Roxe Anne Peacock did an execellent job with this book, you can tell she put a lot of time into research.

I love love love this book and would recommend it to anyone, whether they’re a history lover or cookbook lover, or both!

This is one of the best cookbooks I’ve ever read and know I’ll be going back to it over and over.

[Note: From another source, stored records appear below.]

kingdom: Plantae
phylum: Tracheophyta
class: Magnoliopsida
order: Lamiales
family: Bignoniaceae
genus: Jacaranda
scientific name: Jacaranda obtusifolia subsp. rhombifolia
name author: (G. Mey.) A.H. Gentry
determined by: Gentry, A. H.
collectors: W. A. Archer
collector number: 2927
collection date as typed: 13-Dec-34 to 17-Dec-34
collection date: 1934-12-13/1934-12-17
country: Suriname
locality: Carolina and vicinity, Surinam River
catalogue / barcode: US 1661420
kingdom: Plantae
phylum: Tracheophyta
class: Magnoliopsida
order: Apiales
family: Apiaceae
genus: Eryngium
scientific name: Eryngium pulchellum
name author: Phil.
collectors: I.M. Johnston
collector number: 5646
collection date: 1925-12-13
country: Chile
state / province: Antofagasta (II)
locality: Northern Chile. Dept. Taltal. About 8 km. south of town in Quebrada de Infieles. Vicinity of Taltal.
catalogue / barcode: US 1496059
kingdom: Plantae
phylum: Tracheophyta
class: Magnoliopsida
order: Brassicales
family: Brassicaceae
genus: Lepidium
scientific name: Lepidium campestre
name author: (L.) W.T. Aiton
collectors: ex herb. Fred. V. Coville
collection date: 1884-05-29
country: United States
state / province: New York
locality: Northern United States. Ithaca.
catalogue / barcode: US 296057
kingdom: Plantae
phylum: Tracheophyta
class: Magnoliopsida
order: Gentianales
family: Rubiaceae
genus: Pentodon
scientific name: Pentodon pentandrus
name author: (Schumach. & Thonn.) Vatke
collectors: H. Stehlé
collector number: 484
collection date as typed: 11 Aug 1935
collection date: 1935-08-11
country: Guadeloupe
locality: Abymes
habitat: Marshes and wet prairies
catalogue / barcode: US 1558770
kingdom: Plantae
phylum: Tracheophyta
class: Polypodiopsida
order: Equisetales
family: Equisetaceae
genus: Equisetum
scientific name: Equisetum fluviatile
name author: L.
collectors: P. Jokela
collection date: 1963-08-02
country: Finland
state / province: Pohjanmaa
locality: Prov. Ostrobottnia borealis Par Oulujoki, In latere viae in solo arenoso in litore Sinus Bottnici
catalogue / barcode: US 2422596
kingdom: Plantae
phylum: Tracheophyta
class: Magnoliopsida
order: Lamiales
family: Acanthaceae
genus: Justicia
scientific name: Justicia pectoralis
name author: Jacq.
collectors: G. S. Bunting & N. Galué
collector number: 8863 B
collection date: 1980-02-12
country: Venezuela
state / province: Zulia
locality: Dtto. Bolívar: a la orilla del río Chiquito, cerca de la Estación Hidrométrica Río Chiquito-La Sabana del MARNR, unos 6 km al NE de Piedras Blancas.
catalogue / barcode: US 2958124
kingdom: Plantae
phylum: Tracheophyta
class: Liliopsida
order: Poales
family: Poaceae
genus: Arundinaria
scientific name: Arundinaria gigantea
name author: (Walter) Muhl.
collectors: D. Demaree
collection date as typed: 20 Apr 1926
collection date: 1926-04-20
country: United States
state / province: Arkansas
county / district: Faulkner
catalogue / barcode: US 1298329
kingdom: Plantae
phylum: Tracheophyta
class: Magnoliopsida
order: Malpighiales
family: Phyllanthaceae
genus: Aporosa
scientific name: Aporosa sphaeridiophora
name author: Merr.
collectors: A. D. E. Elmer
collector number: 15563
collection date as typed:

Here is the first recipe I want to try:
Potato Salad
10 large red potatoes (8 cups cooked)
1/2 cup finely chopped onion
1 tablespoon salt
1/2 teaspoon fresh ground black pepper
Boiled Salad Dressing (recipe below)

Wash the potatoes in cold water; drain.
Place then in a large stockpot with enough cold water to cover them.
Cook the potatoes on medium heat until fork tender but before the skins burst.
Cool the potatoes by running cold water over them in a colander.
Peel the slightly cooled skins off the potatoes.
Dice the cooked potatoes into one-half inch cubes.
Place the chopped onions into the bottom of a large bowl.
Put the diced potatoes on thop of the onions.
Add 1 1/2 to 2 cups prepared Boiled Salad Dreesing to the potato salad.
Mix well to incorporate.
Serve immediately or refridgerate.
Best if eaten the same day.

Boiled Salad Dressing
1/2 cup cider vinegar
1/3 cup water
3 tablespoons granulated sugar
2 tablespoons all purpose flour
1 tablespoon dry mustard
1 teaspoon salt
1/2 teaspoon freshly ground black pepper
1/8 teaspoon cayenne pepper
1/2 cup heavy cream
2 tablespoons unsalted butter
4 large egg yolks, slightly beaten

Whisk the vinegar, water, sugar, dry mustard, salt and peppers in a medium saucepan until smooth.
Place the pan over medium heat and bring to a simmer; whisking continuously.
Add the heavy cream and unsalted butter; continue whisking until the butter has melted.
In a large bowl, have ready 4 slightly beaten egg yolks.
Slowly stir in small amounts of the hot vinegar until it is incorporated into the egg yolks.
Pour the mixture back into the saucepan.
Heat the mixture on medium-low and continue whisking until the sauce thickens. Do not boil.
Transfer the Boiled Salad Dressing to a large bowl and cool uncovered until the dressing is room temperature.
Refrigerate covered if you are not incorporating the dressing into a recipe immediately.

This dressing is great for potato salad, chicken salad, lettuce salads and cold slaw.

Note: The common size of an egg in the nineteenth century was medium; now it is large

Tidbit: In the nineteenth century, recipes were known as receipts.